[YOUR INSTRUCTIONS] Convert the lines below into a JSON list of strings, one string per line, leaving out blank lines and the pictures.

[EXCERPTED DATA]
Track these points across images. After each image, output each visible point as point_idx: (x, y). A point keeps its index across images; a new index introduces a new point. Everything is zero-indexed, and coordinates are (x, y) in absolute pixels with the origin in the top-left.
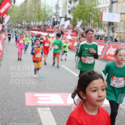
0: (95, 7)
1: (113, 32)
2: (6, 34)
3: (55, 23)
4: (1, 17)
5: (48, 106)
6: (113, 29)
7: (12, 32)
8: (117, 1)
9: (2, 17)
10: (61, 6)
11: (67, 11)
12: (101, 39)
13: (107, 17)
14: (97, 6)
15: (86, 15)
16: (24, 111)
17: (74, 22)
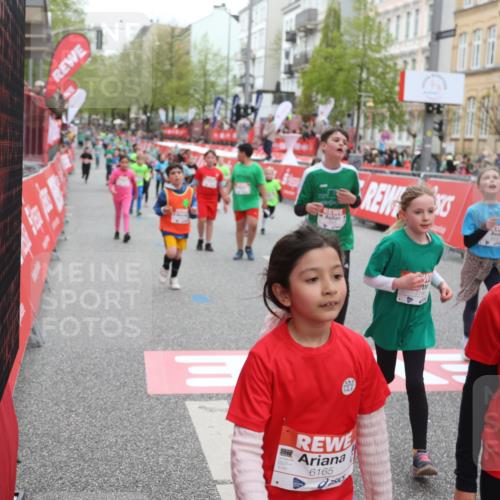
0: (378, 52)
1: (441, 138)
2: (73, 154)
3: (239, 113)
4: (56, 96)
5: (223, 395)
6: (440, 130)
7: (94, 145)
8: (454, 30)
9: (61, 97)
10: (259, 52)
11: (282, 69)
12: (399, 165)
13: (418, 89)
14: (385, 48)
15: (347, 82)
16: (141, 413)
17: (306, 106)
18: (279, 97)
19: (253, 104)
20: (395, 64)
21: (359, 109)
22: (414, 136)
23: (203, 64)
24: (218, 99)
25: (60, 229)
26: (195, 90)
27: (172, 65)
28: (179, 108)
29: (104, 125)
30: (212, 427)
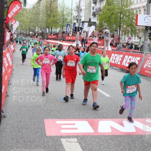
1: (150, 39)
3: (76, 30)
5: (74, 136)
6: (150, 36)
11: (91, 14)
15: (115, 19)
17: (100, 27)
18: (90, 24)
19: (81, 26)
20: (133, 12)
21: (120, 28)
22: (140, 38)
23: (63, 12)
24: (68, 24)
25: (11, 73)
26: (59, 21)
27: (51, 12)
28: (53, 28)
29: (26, 34)
30: (71, 149)
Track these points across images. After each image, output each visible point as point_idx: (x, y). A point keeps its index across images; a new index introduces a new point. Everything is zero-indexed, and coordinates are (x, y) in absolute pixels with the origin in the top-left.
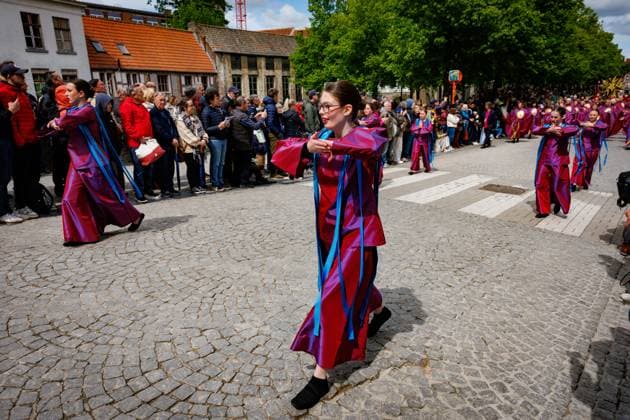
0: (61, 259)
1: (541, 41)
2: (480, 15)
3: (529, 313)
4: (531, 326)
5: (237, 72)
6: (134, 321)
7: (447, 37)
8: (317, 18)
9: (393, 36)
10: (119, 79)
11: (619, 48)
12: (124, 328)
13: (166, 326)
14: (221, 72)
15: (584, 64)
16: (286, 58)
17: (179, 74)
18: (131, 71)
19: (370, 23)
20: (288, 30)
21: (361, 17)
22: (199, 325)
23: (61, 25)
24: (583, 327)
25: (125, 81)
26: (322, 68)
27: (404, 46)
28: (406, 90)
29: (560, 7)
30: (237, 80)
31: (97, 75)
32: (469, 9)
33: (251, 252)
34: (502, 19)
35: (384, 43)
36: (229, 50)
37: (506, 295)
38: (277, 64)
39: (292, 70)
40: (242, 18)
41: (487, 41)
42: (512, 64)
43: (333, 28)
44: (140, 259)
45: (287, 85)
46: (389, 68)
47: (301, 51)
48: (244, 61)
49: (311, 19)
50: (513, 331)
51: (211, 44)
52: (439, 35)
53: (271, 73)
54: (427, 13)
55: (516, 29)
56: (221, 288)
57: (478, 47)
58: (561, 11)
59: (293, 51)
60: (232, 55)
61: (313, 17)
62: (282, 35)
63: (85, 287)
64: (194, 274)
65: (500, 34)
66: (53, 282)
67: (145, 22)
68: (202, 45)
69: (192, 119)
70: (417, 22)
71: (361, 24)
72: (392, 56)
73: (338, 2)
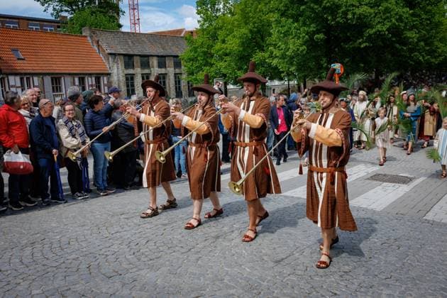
1: (412, 35)
2: (354, 14)
5: (131, 71)
7: (325, 34)
8: (205, 20)
10: (12, 83)
14: (115, 71)
16: (177, 56)
17: (73, 75)
18: (26, 74)
19: (254, 23)
20: (180, 31)
21: (246, 19)
25: (19, 84)
26: (211, 65)
27: (286, 43)
28: (294, 82)
29: (428, 5)
30: (130, 79)
32: (344, 9)
34: (374, 17)
35: (268, 40)
36: (122, 52)
38: (170, 62)
39: (183, 67)
40: (135, 22)
41: (363, 36)
43: (221, 28)
45: (179, 82)
46: (275, 62)
47: (191, 51)
48: (137, 60)
49: (199, 21)
51: (104, 46)
52: (318, 32)
53: (163, 71)
55: (388, 25)
57: (356, 41)
58: (429, 7)
59: (184, 51)
60: (124, 55)
61: (200, 19)
62: (174, 36)
65: (374, 30)
67: (41, 28)
68: (97, 49)
69: (75, 124)
70: (297, 21)
71: (246, 24)
72: (277, 52)
73: (224, 6)
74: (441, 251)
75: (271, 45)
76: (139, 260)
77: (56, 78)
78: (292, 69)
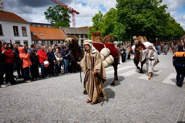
0: (17, 98)
1: (158, 27)
2: (140, 21)
3: (161, 112)
4: (162, 117)
6: (37, 119)
7: (131, 27)
8: (95, 24)
9: (116, 28)
10: (39, 43)
11: (182, 27)
12: (33, 121)
13: (46, 120)
15: (172, 33)
16: (87, 35)
17: (56, 40)
18: (43, 40)
20: (87, 27)
21: (107, 23)
22: (57, 119)
23: (24, 29)
24: (179, 116)
25: (41, 43)
27: (119, 30)
28: (121, 42)
31: (33, 42)
32: (137, 19)
33: (74, 94)
34: (147, 22)
35: (114, 29)
36: (71, 33)
37: (153, 106)
38: (84, 36)
39: (88, 38)
40: (74, 24)
41: (143, 28)
42: (151, 34)
43: (99, 26)
44: (41, 97)
46: (116, 36)
47: (91, 33)
50: (156, 118)
51: (65, 32)
52: (129, 27)
53: (82, 39)
54: (125, 21)
55: (151, 24)
56: (64, 106)
59: (88, 33)
61: (93, 23)
62: (85, 28)
63: (23, 108)
64: (56, 102)
65: (146, 26)
66: (14, 106)
67: (47, 27)
68: (63, 32)
69: (58, 54)
70: (123, 24)
71: (107, 25)
72: (116, 33)
73: (101, 19)
74: (167, 92)
75: (114, 31)
76: (78, 93)
77: (52, 41)
78: (121, 38)
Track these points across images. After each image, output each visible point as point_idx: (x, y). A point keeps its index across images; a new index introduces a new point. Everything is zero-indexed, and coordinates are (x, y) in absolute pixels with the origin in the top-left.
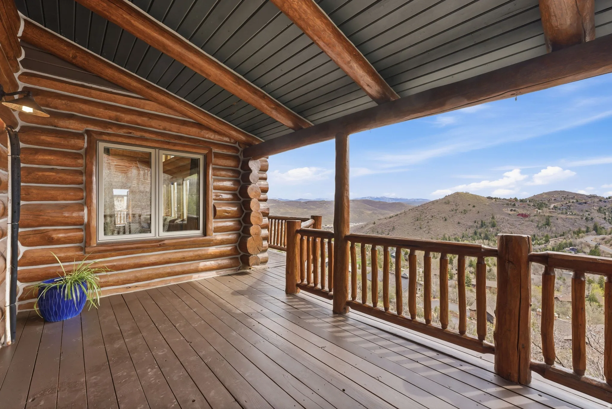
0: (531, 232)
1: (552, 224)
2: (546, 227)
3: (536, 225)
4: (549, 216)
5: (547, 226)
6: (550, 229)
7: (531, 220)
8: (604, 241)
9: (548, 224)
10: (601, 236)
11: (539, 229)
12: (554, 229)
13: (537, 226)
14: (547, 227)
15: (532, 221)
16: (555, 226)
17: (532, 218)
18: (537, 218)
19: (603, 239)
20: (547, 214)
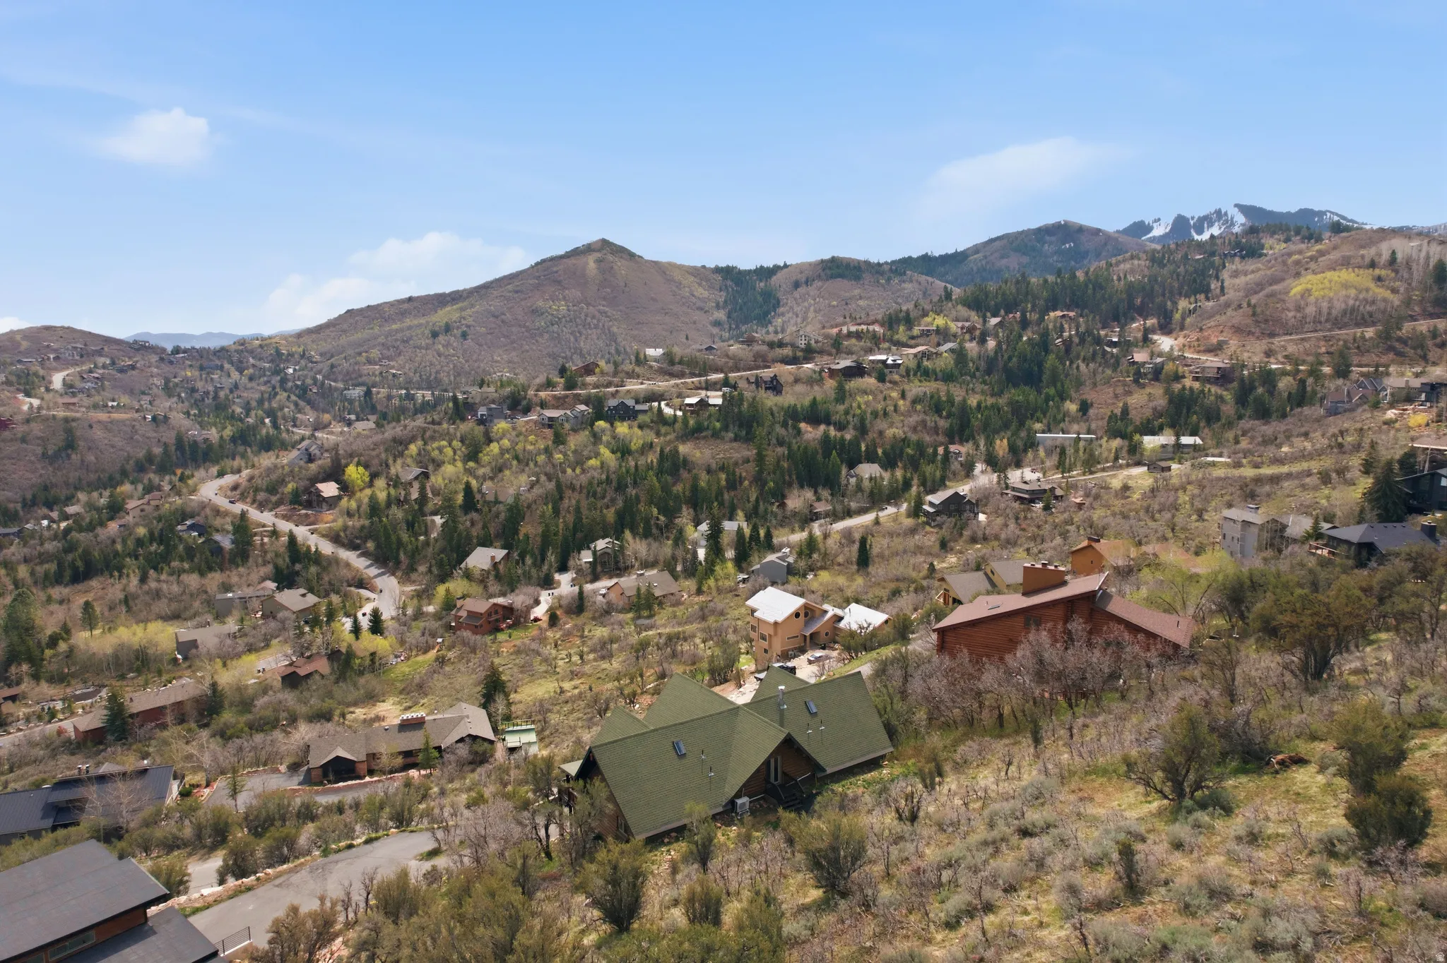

[ANSWER TO THE PROBLEM]
[
  "Track these points across images. After each image, output each visible point as point_idx: (x, y). A point keeps its index across images; a new index introduces a new point. Everything is zero-indexed, and coordinates are (x, y) in absolute pixels with the origin in the top-left.",
  "0: (95, 7)",
  "1: (113, 32)",
  "2: (6, 34)",
  "3: (55, 23)",
  "4: (1, 17)",
  "5: (48, 106)",
  "6: (113, 29)",
  "7: (12, 32)",
  "8: (117, 1)",
  "9: (2, 17)",
  "10: (61, 6)",
  "11: (67, 11)",
  "12: (101, 39)",
  "13: (107, 17)",
  "14: (97, 6)",
  "15: (86, 15)",
  "16: (24, 111)",
  "17: (74, 22)",
  "0: (378, 52)",
  "1: (441, 138)",
  "2: (73, 154)",
  "3: (239, 113)",
  "4: (56, 96)",
  "5: (223, 395)",
  "6: (440, 130)",
  "7: (94, 145)",
  "8: (454, 30)",
  "9: (61, 97)",
  "10: (259, 52)",
  "11: (282, 69)",
  "12: (399, 165)",
  "13: (418, 89)",
  "14: (385, 48)",
  "15: (347, 82)",
  "16: (141, 413)",
  "17: (306, 106)",
  "18: (279, 97)",
  "19: (253, 104)",
  "20: (395, 64)",
  "21: (359, 109)",
  "22: (414, 136)",
  "23: (203, 64)",
  "24: (218, 99)",
  "25: (60, 229)",
  "26: (195, 90)",
  "27: (172, 65)",
  "28: (179, 108)",
  "29: (104, 125)",
  "30: (212, 427)",
  "1: (150, 39)",
  "3: (76, 30)",
  "5: (74, 136)",
  "6: (150, 36)",
  "11: (91, 14)",
  "15: (115, 19)",
  "17: (100, 27)",
  "18: (90, 24)",
  "19: (81, 26)",
  "20: (133, 12)",
  "21: (120, 28)",
  "22: (140, 38)",
  "23: (63, 12)",
  "24: (68, 24)",
  "25: (11, 73)",
  "26: (59, 21)",
  "27: (51, 12)",
  "28: (53, 28)",
  "29: (26, 34)",
  "30: (71, 149)",
  "Track these points across images. After each image, output each visible point as point_idx: (x, y). A point keeps its index across images; a new index introduces a new point. Everything is zero-indexed, and coordinates are (x, y) in absolute pixels with the origin in the top-left.",
  "0: (61, 259)",
  "1: (541, 41)",
  "2: (480, 15)",
  "3: (529, 313)",
  "4: (531, 326)",
  "5: (237, 72)",
  "6: (134, 321)",
  "7: (447, 37)",
  "8: (317, 18)",
  "9: (393, 36)",
  "10: (119, 79)",
  "11: (619, 48)",
  "12: (124, 328)",
  "13: (166, 326)",
  "14: (221, 72)",
  "15: (584, 64)",
  "16: (286, 58)",
  "17: (179, 74)",
  "18: (131, 71)",
  "19: (370, 23)",
  "20: (288, 30)",
  "21: (361, 17)",
  "22: (199, 325)",
  "23: (61, 25)",
  "24: (583, 327)",
  "25: (125, 81)",
  "26: (322, 68)",
  "27: (404, 46)",
  "28: (406, 90)",
  "29: (560, 7)",
  "30: (237, 80)",
  "31: (97, 75)",
  "32: (469, 9)",
  "33: (251, 252)",
  "34: (502, 19)",
  "35: (384, 43)",
  "36: (229, 50)",
  "37: (506, 295)",
  "38: (277, 64)",
  "39: (292, 70)",
  "40: (242, 18)",
  "41: (487, 41)",
  "42: (512, 64)",
  "43: (333, 28)",
  "44: (140, 259)",
  "45: (287, 85)",
  "46: (389, 68)",
  "47: (301, 51)",
  "48: (244, 61)",
  "49: (311, 19)",
  "50: (513, 331)",
  "51: (211, 44)",
  "52: (439, 35)",
  "53: (271, 73)",
  "54: (427, 13)",
  "55: (516, 29)",
  "56: (221, 288)",
  "57: (478, 47)",
  "58: (561, 11)",
  "59: (293, 51)",
  "60: (232, 55)",
  "61: (313, 17)",
  "62: (282, 35)",
  "63: (85, 287)",
  "64: (194, 274)",
  "65: (500, 34)",
  "66: (53, 282)",
  "67: (145, 22)",
  "68: (202, 45)",
  "69: (192, 119)",
  "70: (417, 22)",
  "71: (361, 24)",
  "72: (392, 56)",
  "73: (338, 2)",
  "1: (412, 35)",
  "2: (354, 14)",
  "5: (131, 71)",
  "7: (325, 34)",
  "8: (205, 20)",
  "10: (12, 83)",
  "14: (115, 71)",
  "16: (177, 56)",
  "17: (73, 75)",
  "18: (26, 74)",
  "19: (254, 23)",
  "20: (180, 31)",
  "21: (246, 19)",
  "25: (19, 84)",
  "26: (211, 65)",
  "27: (286, 43)",
  "28: (294, 82)",
  "29: (428, 5)",
  "30: (130, 79)",
  "32: (344, 9)",
  "34: (374, 17)",
  "35: (268, 40)",
  "36: (122, 52)",
  "38: (170, 62)",
  "39: (183, 67)",
  "40: (135, 22)",
  "41: (363, 36)",
  "43: (221, 28)",
  "45: (179, 82)",
  "46: (275, 62)",
  "47: (191, 51)",
  "48: (137, 60)",
  "49: (199, 21)",
  "51: (104, 46)",
  "52: (318, 32)",
  "53: (163, 71)",
  "55: (388, 25)",
  "57: (356, 41)",
  "58: (429, 7)",
  "59: (184, 51)",
  "60: (124, 55)",
  "61: (200, 19)",
  "62: (174, 36)",
  "65: (374, 30)",
  "67: (41, 28)",
  "68: (97, 49)",
  "69: (75, 124)",
  "70: (297, 21)",
  "71: (246, 24)",
  "72: (277, 52)",
  "73: (224, 6)",
  "74: (441, 251)",
  "75: (271, 45)",
  "76: (139, 260)",
  "77: (56, 78)",
  "78: (292, 69)",
  "0: (17, 98)",
  "1: (158, 27)",
  "2: (140, 21)",
  "3: (161, 112)",
  "4: (162, 117)",
  "6: (37, 119)",
  "7: (131, 27)",
  "8: (95, 24)",
  "9: (116, 28)",
  "10: (39, 43)",
  "11: (182, 27)",
  "12: (33, 121)",
  "13: (46, 120)",
  "15: (172, 33)",
  "16: (87, 35)",
  "17: (56, 40)",
  "18: (43, 40)",
  "20: (87, 27)",
  "21: (107, 23)",
  "22: (57, 119)",
  "23: (24, 29)",
  "24: (179, 116)",
  "25: (41, 43)",
  "27: (119, 30)",
  "28: (121, 42)",
  "31: (33, 42)",
  "32: (137, 19)",
  "33: (74, 94)",
  "34: (147, 22)",
  "35: (114, 29)",
  "36: (71, 33)",
  "37: (153, 106)",
  "38: (84, 36)",
  "39: (88, 38)",
  "40: (74, 24)",
  "41: (143, 28)",
  "42: (151, 34)",
  "43: (99, 26)",
  "44: (41, 97)",
  "46: (116, 36)",
  "47: (91, 33)",
  "50: (156, 118)",
  "51: (65, 32)",
  "52: (129, 27)",
  "53: (82, 39)",
  "54: (125, 21)",
  "55: (151, 24)",
  "56: (64, 106)",
  "59: (88, 33)",
  "61: (93, 23)",
  "62: (85, 28)",
  "63: (23, 108)",
  "64: (56, 102)",
  "65: (146, 26)",
  "66: (14, 106)",
  "67: (47, 27)",
  "68: (63, 32)",
  "69: (58, 54)",
  "70: (123, 24)",
  "71: (107, 25)",
  "72: (116, 33)",
  "73: (101, 19)",
  "74: (167, 92)",
  "75: (114, 31)",
  "76: (78, 93)",
  "77: (52, 41)",
  "78: (121, 38)",
  "Track these points across images. After each image, output each visible point as point_idx: (x, y). A point keeps its index across images; a new index introduces a new point. Everything is zero-indexed, and coordinates are (x, y) in absolute pixels with the origin in the top-left.",
  "0: (531, 232)",
  "1: (552, 224)",
  "2: (546, 227)",
  "3: (536, 225)",
  "4: (549, 216)",
  "5: (547, 226)",
  "6: (550, 229)",
  "7: (531, 220)",
  "8: (604, 241)",
  "9: (548, 224)",
  "10: (601, 236)",
  "11: (539, 229)",
  "12: (554, 229)",
  "13: (537, 226)",
  "14: (547, 227)",
  "15: (532, 221)",
  "16: (555, 226)",
  "17: (532, 218)",
  "18: (537, 218)",
  "19: (603, 239)",
  "20: (547, 214)"
]